We’re still thinking about how we want to introduce funding goals and thus some approximation of short-term marginal utility. At the moment all projects discount donations at the same rate. Ideally we’d be able to use something like the S-Process to generate marginal utility curves that discount the score “payout” that donors can get. I’ve experimented with funding goals around $100k per project, and 10x sharper discounts afterwards, but it hadn’t made enough of a difference that would’ve legitimized the increased complexity and assumptions. Maybe we’ll revive that feature as a configurable funding goal at some point. But there is also the fundamental problem that we don’t have access to complete lists of donations, so less popular, less well-maintained projects would seemingly have higher marginal utility just because their donation records are more incomplete. That would be an annoying incentive to introduce. Those problems paired with the minor, unconvincing results of my experiments have caused me not to prioritize this yet.
But when it comes to the credits, the instructions to the evaluators are probably a good guide:
“Imagine that you’re given a budget of 1,000 impact credits to allocate across projects (not artifacts). (a) Please allocate them to the projects in proportion to how impactful you think they were. (b) There’s no transaction cost and no change in marginal utility (the first credit is worth the same as the last to a project). (c) We’ll … average your scores, multiply the averages with the number of evaluators, normalize, and then allocate that product to minimize the impact of recusals.”
And further down: “Note that this is a purely retroactive evaluation. (a) You can ignore the tractability of producing an output since they’ve all been produced. (b) Likewise please ignore the cost at which the output was produced. (c) Do consider neglectedness, though, and consider how likely some equivalent output would’ve been produced anyway had it not been for the given project. (d) Consider the ex ante expected utility. A bullshit project mustn’t get a high score because it somehow got unpredictably lucky. (Fictional examples.)”
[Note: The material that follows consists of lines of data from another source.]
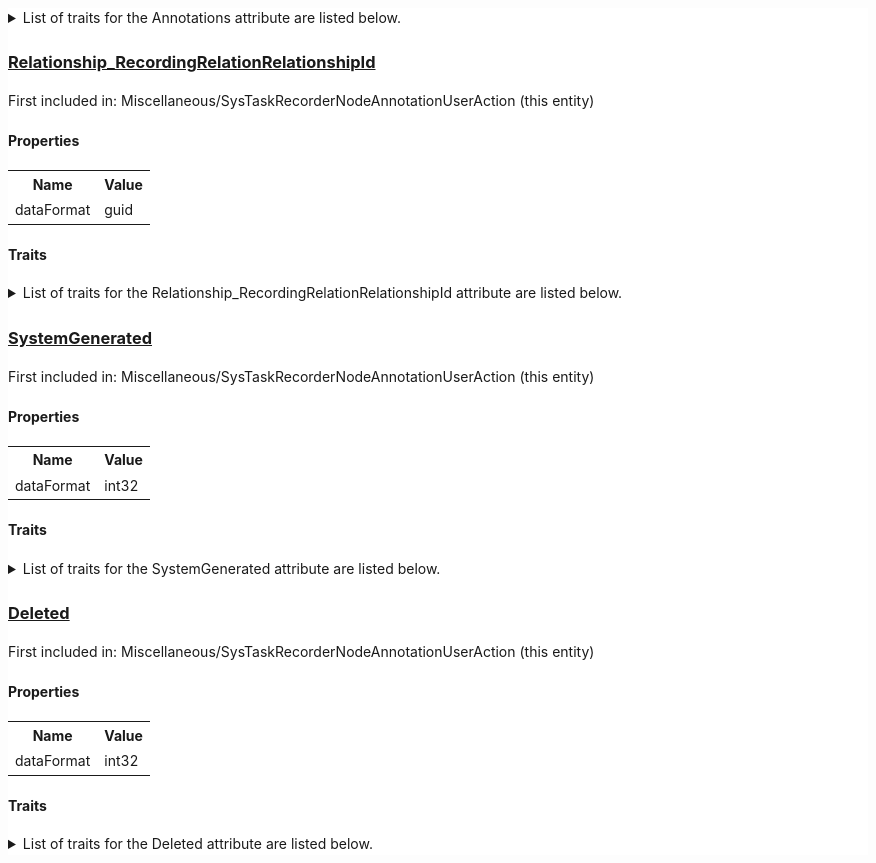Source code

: <details><summary>List of traits for the Annotations attribute are listed below.</summary></details>

### <a href=#Relationship_RecordingRelationRelationshipId name="Relationship_RecordingRelationRelationshipId">Relationship_RecordingRelationRelationshipId</a>

First included in: Miscellaneous/SysTaskRecorderNodeAnnotationUserAction (this entity)  

#### Properties

<table><tr><th>Name</th><th>Value</th></tr><tr><td>dataFormat</td><td>guid</td></tr></table>

#### Traits

<details><summary>List of traits for the Relationship_RecordingRelationRelationshipId attribute are listed below.</summary></details>

### <a href=#SystemGenerated name="SystemGenerated">SystemGenerated</a>

First included in: Miscellaneous/SysTaskRecorderNodeAnnotationUserAction (this entity)  

#### Properties

<table><tr><th>Name</th><th>Value</th></tr><tr><td>dataFormat</td><td>int32</td></tr></table>

#### Traits

<details><summary>List of traits for the SystemGenerated attribute are listed below.</summary></details>

### <a href=#Deleted name="Deleted">Deleted</a>

First included in: Miscellaneous/SysTaskRecorderNodeAnnotationUserAction (this entity)  

#### Properties

<table><tr><th>Name</th><th>Value</th></tr><tr><td>dataFormat</td><td>int32</td></tr></table>

#### Traits

<details><summary>List of traits for the Deleted attribute are listed below.</summary></details>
So like everything in our evaluation, the credits are retroactive too, so they are not about the current margin. One reason to ignore costs is that we don’t have the data, though we might request or estimate it next time around. But the other reason is that the donors to overly expensive projects have already gotten “punish” for their nonoptimal investment through the opportunity cost that they’ve paid. Intuitively it seems to me like it would be double-counting to also reduce the credits that they receive.
So is it reasonable to interpret your process as saying FAR was similarly impactful to AI safety events over the last year?
AI Safety Events is one of the projects where we expanded the time window because they were on a hiatus in earlier 2023. The events that got evaluated were from 2022. Otherwise yes. (But just to be clear, this is about the retroactive evaluation results mentioned at the bottom of the post.)